UPS Inc. today, April 23, said first-quarter profit for the three months ended March 31 fell to $401 million compared to profit of $906 million a year ago, a decline of more than 55 percent. Revenue was $10.94 billion, down 13 percent from $12.68 billion.
Consolidated average daily volume totaled 14.5 million packages, a 3.9 percent decline; average revenue per piece decreased 6.9 percent, reflecting changes in product mix, declining fuel surcharges and weight per package and the negative impact of currency.

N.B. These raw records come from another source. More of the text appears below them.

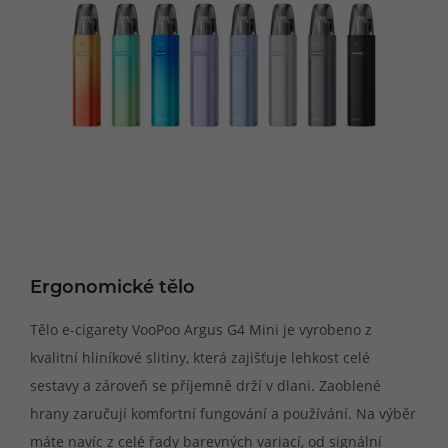
Ergonomické tělo
Tělo e-cigarety VooPoo Argus G4 Mini je vyrobeno z
kvalitní hliníkové slitiny, která zajišťuje lehkost celé
sestavy a zároveň se příjemně drží v dlani. Zaoblené
hrany zaručují komfortní fungování a používání. Na výběr
máte navíc z celé řady barevných variací, od signální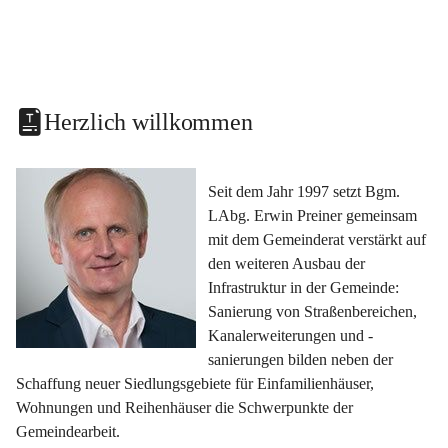
Herzlich willkommen
Seit dem Jahr 1997 setzt Bgm. 
LAbg. Erwin Preiner gemeinsam 
mit dem Gemeinderat verstärkt auf 
den weiteren Ausbau der 
Infrastruktur in der Gemeinde: 
Sanierung von Straßenbereichen, 
Kanalerweiterungen und -
sanierungen bilden neben der 
Schaffung neuer Siedlungsgebiete für Einfamilienhäuser, 
Wohnungen und Reihenhäuser die Schwerpunkte der 
Gemeindearbeit.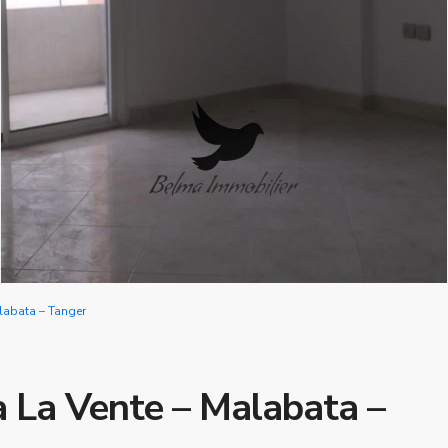
labata – Tanger
 La Vente – Malabata –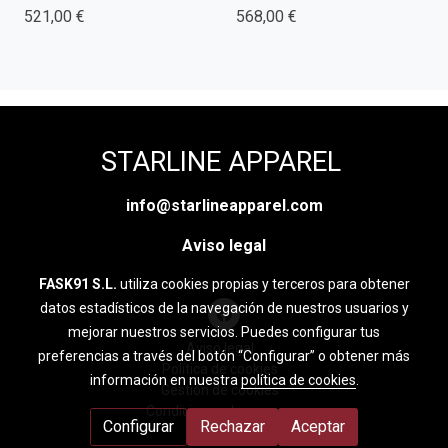
521,00 €
568,00 €
STARLINE APPAREL
info@starlineapparel.com
Aviso legal
FASK91 S.L.
utiliza cookies propias y terceros para obtener
datos estadísticos de la navegación de nuestros usuarios y
mejorar nuestros servicios. Puedes configurar tus
Aviso legal
preferencias a través del botón “Configurar” o obtener más
Política de cookies
información en nuestra
política de cookies
.
Gestión de cookies
Condiciones de compra
Configurar
Rechazar
Aceptar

The company’s international segment also was affected, posting a 1 percent volume decline with some benefit from the timing of Easter in March; the 15.3 percent decline in revenue per piece reflected similar negative trends as in the U.S. small package operation as well as the negative impact of currency.

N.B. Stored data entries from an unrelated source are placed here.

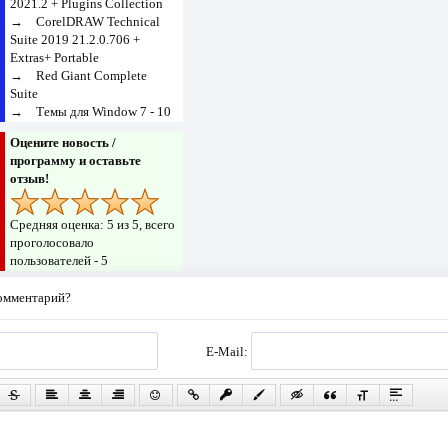
2021.2 + Plugins Collection
→
CorelDRAW Technical
Suite 2019 21.2.0.706 +
Extras+ Portable
→
Red Giant Complete
Suite
→
Темы для Window 7 - 10
Оцените новость /
программу и оставьте
отзыв!
Средняя оценка:
5
из 5, всего
проголосовало
пользователей -
5
комментарий?
E-Mail: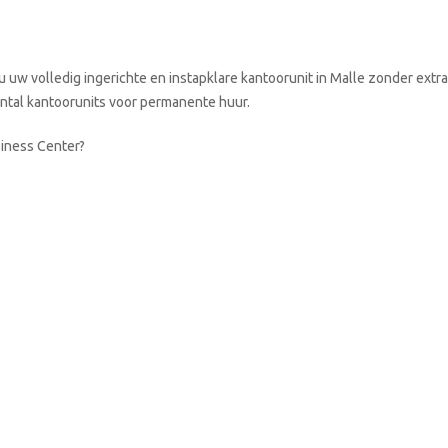
 uw volledig ingerichte en instapklare kantoorunit in Malle zonder extra
aantal kantoorunits voor permanente huur.
siness Center?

“As economic activity deteriorated throughout the world during the quarter, we managed costs while maintaining our excellent service to our customers,” said Scott Davis, chairman and chief executive officer of Atlanta-based UPS. “We are optimistic about the company’s future. UPS is becoming an even leaner, more efficient enterprise, making many improvements that are sustainable when the economic climate strengthens.”

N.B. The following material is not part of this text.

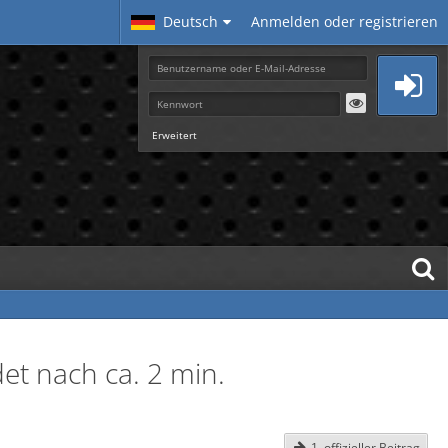
Deutsch
Anmelden oder registrieren
Erweitert
et nach ca. 2 min.
1. offizieller Beitrag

Kurt Kuehn, the company’s chief financial officer, said UPS is pleased that its cost-control initiatives are on plan and producing the benefits they were designed to achieve. “In fact, we have identified $300 million in additional initiatives to help offset some of the recessionary impacts we’re experiencing,” Kuehn said.
UPS expects the second quarter will be another difficult one, Kuehn said. “Economic indicators tell us recovery in the U.S. might begin late this year, but more likely not until 2010,” he said. “UPS is financially the strongest company in our industry. This strength, coupled with our broad product portfolio and the most extensive international presence, will help ensure our customers receive the best in transportation solutions and service.”